November 27, 2006

Tom Engelhardt asks Will Papa Bush's Old Pals Prolong the Iraq Occupation?:
Someday, when the full story is in, we're bound to be riveted. After all, Baker has managed in these months to gather in the wings something like an alternative State Department/National Security Council/CIA-in-waiting in the shell of the Iraq Study Group, which is filled with old movers and shakers going back to the Reagan administration. (He's even begun to conduct something akin to his own foreign policy, meeting with the Syrian foreign minister and Iran's ambassador to the UN, both no-nos for this administration.) The ten key ISG members, in fact, are largely not military strategists or geopolitical thinkers of a sort who might be expected to offer Iraq solutions.

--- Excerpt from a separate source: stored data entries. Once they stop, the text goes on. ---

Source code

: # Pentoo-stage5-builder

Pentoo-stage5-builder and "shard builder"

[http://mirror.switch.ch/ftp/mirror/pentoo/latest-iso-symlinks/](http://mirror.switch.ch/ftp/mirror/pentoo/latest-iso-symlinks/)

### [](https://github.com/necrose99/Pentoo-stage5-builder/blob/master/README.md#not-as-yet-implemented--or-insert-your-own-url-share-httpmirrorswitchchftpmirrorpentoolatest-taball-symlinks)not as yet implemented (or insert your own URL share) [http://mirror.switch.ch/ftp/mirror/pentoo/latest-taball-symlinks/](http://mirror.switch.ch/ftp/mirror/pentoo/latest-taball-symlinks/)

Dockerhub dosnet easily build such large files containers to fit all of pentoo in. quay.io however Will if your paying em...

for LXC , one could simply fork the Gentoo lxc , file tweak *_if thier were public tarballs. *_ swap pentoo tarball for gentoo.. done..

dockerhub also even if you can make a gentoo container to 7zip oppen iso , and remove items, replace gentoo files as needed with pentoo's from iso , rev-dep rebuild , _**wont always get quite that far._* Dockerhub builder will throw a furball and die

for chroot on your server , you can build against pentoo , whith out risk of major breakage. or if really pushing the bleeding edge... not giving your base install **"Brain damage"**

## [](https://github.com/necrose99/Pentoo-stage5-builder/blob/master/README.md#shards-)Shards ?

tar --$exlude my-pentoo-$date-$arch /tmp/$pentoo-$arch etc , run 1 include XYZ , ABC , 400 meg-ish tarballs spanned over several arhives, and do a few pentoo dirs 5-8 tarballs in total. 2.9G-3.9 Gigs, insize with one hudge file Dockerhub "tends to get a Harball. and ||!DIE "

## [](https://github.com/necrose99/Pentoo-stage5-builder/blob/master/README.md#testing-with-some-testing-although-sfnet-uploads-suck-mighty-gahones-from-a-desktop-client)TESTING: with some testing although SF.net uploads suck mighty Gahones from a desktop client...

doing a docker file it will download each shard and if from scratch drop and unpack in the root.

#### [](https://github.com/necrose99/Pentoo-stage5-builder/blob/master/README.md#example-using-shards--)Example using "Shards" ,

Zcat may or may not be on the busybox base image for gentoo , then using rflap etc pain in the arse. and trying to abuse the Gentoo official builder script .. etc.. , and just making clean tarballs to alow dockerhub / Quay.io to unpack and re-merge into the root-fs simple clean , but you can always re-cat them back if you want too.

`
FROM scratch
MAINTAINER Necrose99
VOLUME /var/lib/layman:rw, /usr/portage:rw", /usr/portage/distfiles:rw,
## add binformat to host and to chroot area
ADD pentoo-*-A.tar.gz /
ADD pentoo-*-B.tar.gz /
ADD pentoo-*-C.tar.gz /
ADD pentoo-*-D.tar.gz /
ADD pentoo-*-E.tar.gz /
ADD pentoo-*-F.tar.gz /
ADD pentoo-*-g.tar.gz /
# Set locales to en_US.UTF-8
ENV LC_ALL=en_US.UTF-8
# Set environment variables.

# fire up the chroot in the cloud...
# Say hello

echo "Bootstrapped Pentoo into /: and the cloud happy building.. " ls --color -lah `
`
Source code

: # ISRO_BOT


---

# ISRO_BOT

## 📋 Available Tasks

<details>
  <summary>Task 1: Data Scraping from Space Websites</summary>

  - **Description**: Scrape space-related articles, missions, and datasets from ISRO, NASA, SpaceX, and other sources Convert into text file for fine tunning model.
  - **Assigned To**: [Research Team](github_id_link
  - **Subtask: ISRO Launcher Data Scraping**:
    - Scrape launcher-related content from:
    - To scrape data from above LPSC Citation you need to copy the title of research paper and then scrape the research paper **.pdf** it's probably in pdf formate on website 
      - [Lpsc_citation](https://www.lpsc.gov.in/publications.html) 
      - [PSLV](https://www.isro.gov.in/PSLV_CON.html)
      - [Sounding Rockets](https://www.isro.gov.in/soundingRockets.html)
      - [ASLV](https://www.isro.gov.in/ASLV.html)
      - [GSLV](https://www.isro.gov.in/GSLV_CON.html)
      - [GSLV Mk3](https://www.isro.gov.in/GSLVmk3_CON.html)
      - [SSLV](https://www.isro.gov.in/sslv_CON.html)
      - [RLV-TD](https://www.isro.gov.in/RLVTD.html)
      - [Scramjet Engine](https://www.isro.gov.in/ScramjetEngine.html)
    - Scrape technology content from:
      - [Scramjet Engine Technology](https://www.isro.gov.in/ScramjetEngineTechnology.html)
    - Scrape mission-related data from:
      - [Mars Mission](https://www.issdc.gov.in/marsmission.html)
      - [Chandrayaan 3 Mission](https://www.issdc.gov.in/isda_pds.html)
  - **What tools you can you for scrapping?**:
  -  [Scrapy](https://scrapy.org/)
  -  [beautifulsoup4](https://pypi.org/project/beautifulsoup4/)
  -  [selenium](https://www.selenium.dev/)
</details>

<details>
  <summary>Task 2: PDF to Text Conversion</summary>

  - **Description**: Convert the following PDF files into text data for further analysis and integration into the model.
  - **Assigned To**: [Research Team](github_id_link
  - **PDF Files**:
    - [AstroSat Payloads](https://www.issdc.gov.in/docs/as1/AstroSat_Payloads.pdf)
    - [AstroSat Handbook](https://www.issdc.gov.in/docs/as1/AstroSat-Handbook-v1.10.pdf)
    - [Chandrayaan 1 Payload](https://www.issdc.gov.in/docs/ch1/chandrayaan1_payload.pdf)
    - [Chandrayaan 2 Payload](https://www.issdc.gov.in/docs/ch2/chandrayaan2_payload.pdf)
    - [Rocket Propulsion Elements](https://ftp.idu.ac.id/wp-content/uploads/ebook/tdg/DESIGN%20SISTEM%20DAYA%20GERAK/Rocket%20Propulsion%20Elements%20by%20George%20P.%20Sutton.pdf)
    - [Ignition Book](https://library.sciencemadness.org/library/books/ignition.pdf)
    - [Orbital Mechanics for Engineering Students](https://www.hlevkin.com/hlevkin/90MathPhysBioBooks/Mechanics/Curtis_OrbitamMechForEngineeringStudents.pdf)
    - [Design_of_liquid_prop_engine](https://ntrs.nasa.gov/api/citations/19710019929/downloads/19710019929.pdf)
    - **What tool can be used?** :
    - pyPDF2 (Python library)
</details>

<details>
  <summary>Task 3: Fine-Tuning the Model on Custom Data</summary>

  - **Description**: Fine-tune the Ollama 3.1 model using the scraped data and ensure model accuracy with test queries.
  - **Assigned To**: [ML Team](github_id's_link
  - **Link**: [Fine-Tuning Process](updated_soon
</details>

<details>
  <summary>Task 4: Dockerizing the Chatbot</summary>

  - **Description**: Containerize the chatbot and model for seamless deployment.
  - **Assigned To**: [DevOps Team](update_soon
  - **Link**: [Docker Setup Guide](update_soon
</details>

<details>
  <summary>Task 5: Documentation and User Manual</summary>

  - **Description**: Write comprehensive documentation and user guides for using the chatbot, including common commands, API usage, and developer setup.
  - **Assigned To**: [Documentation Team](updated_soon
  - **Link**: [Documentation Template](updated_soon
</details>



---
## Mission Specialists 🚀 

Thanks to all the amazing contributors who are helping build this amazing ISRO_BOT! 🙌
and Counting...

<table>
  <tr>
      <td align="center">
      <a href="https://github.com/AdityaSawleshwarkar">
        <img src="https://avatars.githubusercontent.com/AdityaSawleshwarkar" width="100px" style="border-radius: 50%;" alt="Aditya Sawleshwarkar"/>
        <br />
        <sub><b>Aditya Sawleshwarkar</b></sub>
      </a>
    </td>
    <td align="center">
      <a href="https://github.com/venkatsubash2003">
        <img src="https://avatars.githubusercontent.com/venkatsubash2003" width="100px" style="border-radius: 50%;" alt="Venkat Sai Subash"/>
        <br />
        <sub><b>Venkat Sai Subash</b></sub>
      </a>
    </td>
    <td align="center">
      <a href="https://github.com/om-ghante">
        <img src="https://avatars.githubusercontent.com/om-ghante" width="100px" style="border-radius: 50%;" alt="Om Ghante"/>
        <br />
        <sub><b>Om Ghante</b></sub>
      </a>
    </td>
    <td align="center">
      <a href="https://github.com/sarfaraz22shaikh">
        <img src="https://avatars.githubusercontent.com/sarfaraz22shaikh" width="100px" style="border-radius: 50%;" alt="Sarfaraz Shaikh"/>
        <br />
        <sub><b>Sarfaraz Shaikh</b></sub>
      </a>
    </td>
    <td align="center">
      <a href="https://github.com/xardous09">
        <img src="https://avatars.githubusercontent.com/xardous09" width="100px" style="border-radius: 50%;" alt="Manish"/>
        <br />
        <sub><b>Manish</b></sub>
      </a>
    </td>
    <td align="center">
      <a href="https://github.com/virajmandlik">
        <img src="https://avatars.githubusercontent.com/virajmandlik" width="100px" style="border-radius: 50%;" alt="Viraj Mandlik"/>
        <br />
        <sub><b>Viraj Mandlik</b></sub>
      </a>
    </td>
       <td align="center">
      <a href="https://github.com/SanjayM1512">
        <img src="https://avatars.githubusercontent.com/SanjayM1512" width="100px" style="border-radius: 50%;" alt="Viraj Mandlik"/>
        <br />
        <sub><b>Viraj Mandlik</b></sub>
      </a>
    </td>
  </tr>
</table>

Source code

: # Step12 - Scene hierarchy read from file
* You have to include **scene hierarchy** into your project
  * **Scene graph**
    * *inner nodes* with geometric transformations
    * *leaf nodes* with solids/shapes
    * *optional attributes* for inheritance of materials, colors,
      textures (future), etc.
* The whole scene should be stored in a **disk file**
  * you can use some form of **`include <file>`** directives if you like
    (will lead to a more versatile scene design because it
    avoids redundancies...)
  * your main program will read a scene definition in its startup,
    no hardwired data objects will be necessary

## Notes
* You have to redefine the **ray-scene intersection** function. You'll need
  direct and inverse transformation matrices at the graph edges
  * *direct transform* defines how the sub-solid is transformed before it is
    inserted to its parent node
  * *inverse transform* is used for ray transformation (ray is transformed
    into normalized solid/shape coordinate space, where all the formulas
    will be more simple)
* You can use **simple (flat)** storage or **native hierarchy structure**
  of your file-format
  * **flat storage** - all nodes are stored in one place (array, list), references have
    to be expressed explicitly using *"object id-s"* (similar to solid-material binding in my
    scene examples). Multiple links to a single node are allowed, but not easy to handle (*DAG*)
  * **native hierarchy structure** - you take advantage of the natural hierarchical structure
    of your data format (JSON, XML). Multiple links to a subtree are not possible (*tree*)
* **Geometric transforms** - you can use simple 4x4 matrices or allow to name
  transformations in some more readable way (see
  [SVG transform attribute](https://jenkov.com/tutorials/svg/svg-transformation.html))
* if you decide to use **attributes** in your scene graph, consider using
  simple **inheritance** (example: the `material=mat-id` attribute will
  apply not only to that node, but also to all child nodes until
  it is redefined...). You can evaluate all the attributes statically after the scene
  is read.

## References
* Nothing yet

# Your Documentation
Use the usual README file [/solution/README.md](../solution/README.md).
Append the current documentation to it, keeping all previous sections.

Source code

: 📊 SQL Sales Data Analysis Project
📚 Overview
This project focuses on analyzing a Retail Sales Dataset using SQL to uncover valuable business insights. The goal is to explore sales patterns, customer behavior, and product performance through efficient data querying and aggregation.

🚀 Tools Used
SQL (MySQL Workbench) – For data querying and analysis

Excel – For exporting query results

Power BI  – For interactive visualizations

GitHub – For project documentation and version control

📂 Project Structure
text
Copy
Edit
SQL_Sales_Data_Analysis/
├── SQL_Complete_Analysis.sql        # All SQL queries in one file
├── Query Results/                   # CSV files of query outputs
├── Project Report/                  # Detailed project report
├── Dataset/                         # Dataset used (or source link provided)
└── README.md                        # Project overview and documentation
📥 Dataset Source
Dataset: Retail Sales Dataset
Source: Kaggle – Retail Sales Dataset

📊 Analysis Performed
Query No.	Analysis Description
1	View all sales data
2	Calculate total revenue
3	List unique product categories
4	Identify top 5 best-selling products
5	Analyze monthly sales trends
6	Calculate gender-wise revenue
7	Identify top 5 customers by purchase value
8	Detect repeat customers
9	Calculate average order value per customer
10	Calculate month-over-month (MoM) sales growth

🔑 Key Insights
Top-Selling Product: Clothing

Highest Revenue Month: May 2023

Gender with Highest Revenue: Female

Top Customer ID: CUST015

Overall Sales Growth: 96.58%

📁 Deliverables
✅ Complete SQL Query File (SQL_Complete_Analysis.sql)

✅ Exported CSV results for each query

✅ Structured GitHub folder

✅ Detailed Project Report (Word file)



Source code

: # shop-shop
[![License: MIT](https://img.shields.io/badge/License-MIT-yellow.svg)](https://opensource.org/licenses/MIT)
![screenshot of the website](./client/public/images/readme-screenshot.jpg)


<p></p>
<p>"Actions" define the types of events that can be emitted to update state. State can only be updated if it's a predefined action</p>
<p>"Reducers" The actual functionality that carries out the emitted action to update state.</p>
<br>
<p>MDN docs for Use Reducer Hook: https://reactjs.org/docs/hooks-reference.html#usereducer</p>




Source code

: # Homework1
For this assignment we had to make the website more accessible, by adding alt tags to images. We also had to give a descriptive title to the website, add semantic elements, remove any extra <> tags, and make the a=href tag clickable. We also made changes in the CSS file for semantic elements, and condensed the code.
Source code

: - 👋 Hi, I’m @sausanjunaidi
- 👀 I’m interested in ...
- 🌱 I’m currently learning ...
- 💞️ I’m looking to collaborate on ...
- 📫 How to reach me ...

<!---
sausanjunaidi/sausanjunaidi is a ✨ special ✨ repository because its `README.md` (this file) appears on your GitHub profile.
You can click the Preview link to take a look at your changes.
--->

They are instead a who's who of establishmentarianism, extending back to the Reagan era.

Is this a major shift in Washington? You bet. How big remains to be seen. But here's the real question: Can the new crowd -- even if the President bows down to Daddy's Boys, which is hardly a given -- get us out of Iraq? Do they even want to? ...

Of course, as we learned in Vietnam, even the most permanent facilities can turn out to be impermanent indeed and even the best defended imperial embassy can, in the end, prove little more than a handy spot for planning an evacuation. But if the Iraq Study Group doesn't directly confront these facts-on-the-ground (as it surely won't), whatever acceptable compromises it may forge in Washington between an embedded administration and a new Congress, things will only go from truly bad to distinctly worse in Iraq.